Sospiro. Mio figlio non starebbe mai senza il suo smartphone, se potesse se lo farebbe cucire addosso. Hanno qualche anno di differenza, loro due, certo, ma penso che Luca continuerà a bramare lʼinterconnessione costante per tutta la vita. Questo ragazzo è ancora più impossibile da capire della maggioranza dei giovani. Sospiro ancora, spingo di nuovo il pulsante dellʼallarme e come se mi fossi dimenticata del panico, negli ultimi cinque minuti, ricomincio a iperventilare. «Vieni qui, dai». Prendo la mano che mi sta porgendo e mi rassegno a sedermi, ringraziando il caso che mi ha fatto propendere per la scelta dei jeans, stamattina. Lui punta gli occhi nei miei e ricomincia a mimare il respiro “giusto”, quello lento. Pian piano anche il mio respiro si accorda al suo e mi calmo un poʼ. Sfilo le mani dalle sue, perché comincio a sentirmi in imbarazzo. «Scusa se ho cominciato a darti del tu» dice. «Figurati. Non siamo più una editor e un giovane autore, ma due poveretti intrappolati in un incubo!». Si mette a ridere, una risata che, anche se mi sembra assurdo e impensabile, alla fine mi contagia, e rido pure io. Quando sto per ricominciare ad agitarmi, decido di cercare di distrarmi. «Davvero ti è piaciuto il mio libro?» gli chiedo. «Davvero. Moltissimo. Come mai non ne hai più scritti, dopo?». «Certo che ne ho scritti. Solo che non ho più nemmeno provato a pubblicarli». «Perché?». Faccio spallucce.
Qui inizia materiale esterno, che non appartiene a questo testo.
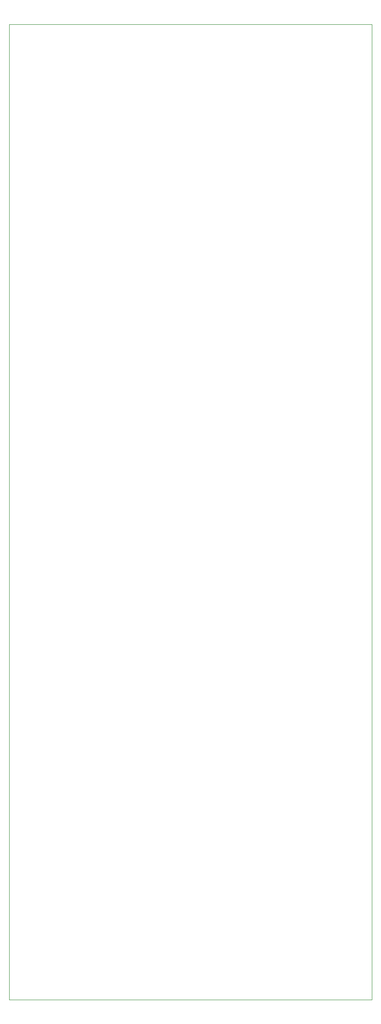
<source format=gbr>
G04 Layer_Color=0*
%FSLAX26Y26*%
%MOIN*%
%TF.FileFunction,Profile,NP*%
%TF.Part,Single*%
G01*
G75*
%TA.AperFunction,Profile*%
%ADD77C,0.001000*%
D77*
X0Y7086615D02*
X2637796Y7086613D01*
X2637794Y-0D01*
X-1Y0D01*
X0Y7086615D01*
%TF.MD5,efd6d8393868251fe2cd98c60efc8de6*%
M02*

</source>
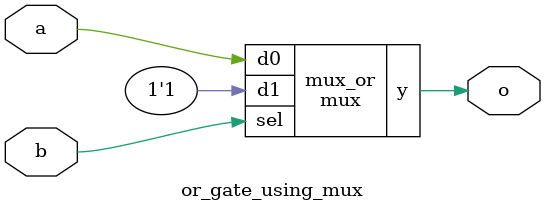
<source format=sv>

module mux
(
  input  d0, d1,
  input  sel,
  output y
);

  assign y = sel ? d1 : d0;

endmodule

//----------------------------------------------------------------------------
// Task
//----------------------------------------------------------------------------

module or_gate_using_mux
(
    input  a,
    input  b,
    output o
);

  // Task:

  // Implement or gate using instance(s) of mux,
  // constants 0 and 1, and wire connections
  mux mux_or(
    .d0 (a),
    .d1 (1'b1),
    .sel (b),
    .y  (o)
  );


endmodule

</source>
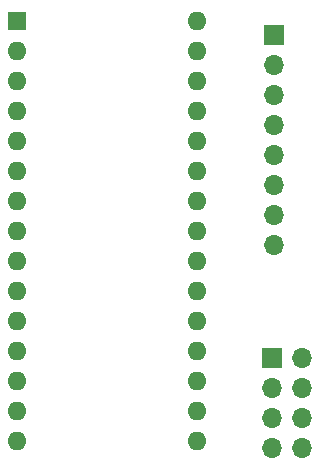
<source format=gbr>
%TF.GenerationSoftware,KiCad,Pcbnew,(5.1.10)-1*%
%TF.CreationDate,2022-03-27T02:24:56-07:00*%
%TF.ProjectId,RC_car,52435f63-6172-42e6-9b69-6361645f7063,rev?*%
%TF.SameCoordinates,Original*%
%TF.FileFunction,Soldermask,Bot*%
%TF.FilePolarity,Negative*%
%FSLAX46Y46*%
G04 Gerber Fmt 4.6, Leading zero omitted, Abs format (unit mm)*
G04 Created by KiCad (PCBNEW (5.1.10)-1) date 2022-03-27 02:24:56*
%MOMM*%
%LPD*%
G01*
G04 APERTURE LIST*
%ADD10R,1.700000X1.700000*%
%ADD11O,1.700000X1.700000*%
%ADD12R,1.600000X1.600000*%
%ADD13O,1.600000X1.600000*%
G04 APERTURE END LIST*
D10*
%TO.C,IMU1*%
X168452800Y-78003400D03*
D11*
X168452800Y-95783400D03*
X168452800Y-93243400D03*
X168452800Y-88163400D03*
X168452800Y-85623400D03*
X168452800Y-83083400D03*
X168452800Y-90703400D03*
X168452800Y-80543400D03*
%TD*%
%TO.C,RADIO1*%
X168275000Y-107899200D03*
X170815000Y-105359200D03*
D10*
X168275000Y-105359200D03*
D11*
X170815000Y-110439200D03*
X170815000Y-107899200D03*
X168275000Y-110439200D03*
X170815000Y-112979200D03*
X168275000Y-112979200D03*
%TD*%
D12*
%TO.C,Nano1*%
X146685000Y-76835000D03*
D13*
X161925000Y-109855000D03*
X146685000Y-79375000D03*
X161925000Y-107315000D03*
X146685000Y-81915000D03*
X161925000Y-104775000D03*
X146685000Y-84455000D03*
X161925000Y-102235000D03*
X146685000Y-86995000D03*
X161925000Y-99695000D03*
X146685000Y-89535000D03*
X161925000Y-97155000D03*
X146685000Y-92075000D03*
X161925000Y-94615000D03*
X146685000Y-94615000D03*
X161925000Y-92075000D03*
X146685000Y-97155000D03*
X161925000Y-89535000D03*
X146685000Y-99695000D03*
X161925000Y-86995000D03*
X146685000Y-102235000D03*
X161925000Y-84455000D03*
X146685000Y-104775000D03*
X161925000Y-81915000D03*
X146685000Y-107315000D03*
X161925000Y-79375000D03*
X146685000Y-109855000D03*
X161925000Y-76835000D03*
X146685000Y-112395000D03*
X161925000Y-112395000D03*
%TD*%
M02*

</source>
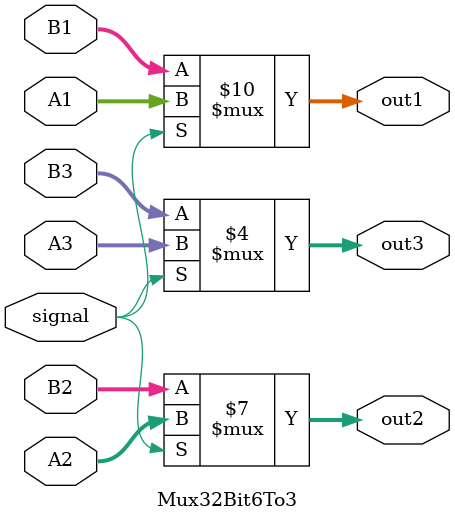
<source format=v>
`timescale 1ns / 1ps


module Mux32Bit6To3(A1, A2, A3, B1, B2, B3, out1, out2, out3, signal);

    output reg [31:0] out1, out2, out3;
    
    input [31:0] A1, A2, A3, B1, B2, B3;
    input signal;


    /* Fill in the implementation here ... */ 
    always @ (A1, A2, A3, B1, B2, B3, signal)
        begin
            if (signal == 1) begin
                out1 <= A1;
                out2 <= A2;
                out3 <= A3;
            end
            else begin
                out1 <= B1;
                out2 <= B2;
                out3 <= B3;
            end
            
    end

endmodule

</source>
Non ci tengo a raccontargli la mia delusione, il senso di umiliazione che ho provato quando, tre mesi dopo lʼuscita, lʼeditore mi ha chiamato per dirmi che le vendite erano state scarse e non prevedevano una ristampa. «Non lʼhanno capito molto, eh? Non era facile». «Che intendi?». 20


«È un libro denso, in cui ogni parola sembra pensata e ripensata, prima di essere scelta e messa dov’è. Ci vuole concentrazione per seguire la narrazione, è quasi faticoso. Non è un libro che si fa leggere facilmente. Ma se ci riesci… ti ricompensa dellʼimpegno». Per un attimo dimentico che sto seduta sul pavimento di un ascensore bloccato e nel mezzo di un attacco di panico. Guardo Damiano come se lo vedessi per la prima volta, come se non avessi passato lʼultima mezzʼora con lui. Chi è questo ragazzo che parla come se avesse il doppio dei miei anni? Il viso di un adolescente, quasi senza barba, le labbra rosse come ciliegie e la testa di un uomo? Ma figurati. Sto per replicare, non so ancora come, tanto mi hanno colpito le sue parole, quando lʼascensore con un piccolo sobbalzo riparte. Restiamo immobili, aspettando fino a che quello arriva al piano e… miracolo: si aprono le porte. Fuori, Ossiani e due ragazzi della manutenzione ci guardano. Il primo con le sopracciglia sollevate nella sua classica espressione perplessa, i pochi capelli che gli sono rimasti dritti sulla testa a testimoniare le tante volte che deve averci passato in mezzo la mano, gli altri due con un sorrisetto sulle labbra che somiglia tanto allo scherno. Damiano mi prende la mano per aiutarmi a rialzarmi, ma io mi affretto a lasciargliela appena torno in piedi, schizzando fuori dalla cabina. «Questo cavolo di ascensore si è bloccato!» dico a Ossiani, più arrabbiata per la figuraccia che per la disavventura. «Lo farò controllare, mi dispiace» risponde lui. «Damiano, tutto a posto?». «Sì, grazie. Succede». «State bene tutti e due?» insiste lui, mentre quelli della manutenzione se la ridono ancora sotto i baffi. «Sto benissimo, certo» rispondo, sperando che il sarcasmo trapeli da ogni sillaba. «E adesso me ne vado nella mia stanza». 21


Faccio qualche passo, impettita, verso la fine del corridoio, poi mi rendo conto che non ho nemmeno salutato Damiano, e mi volto. Lo vedo parlare con Ossiani e, dopo la mia uscita di scena così teatrale, non mi va di tornare indietro. Continuo a camminare ma non resisto, alla fine, e mi volto di nuovo. Damiano è rimasto solo, e mi guarda sorridendo. Alzo una mano aperta a moʼ di saluto e mimo un “grazie” sperando che riesca a leggermi le labbra. Anche lui alza la mano a salutarmi e si stringe nelle spalle come a dire “figurati”. Poi si volta e se ne va.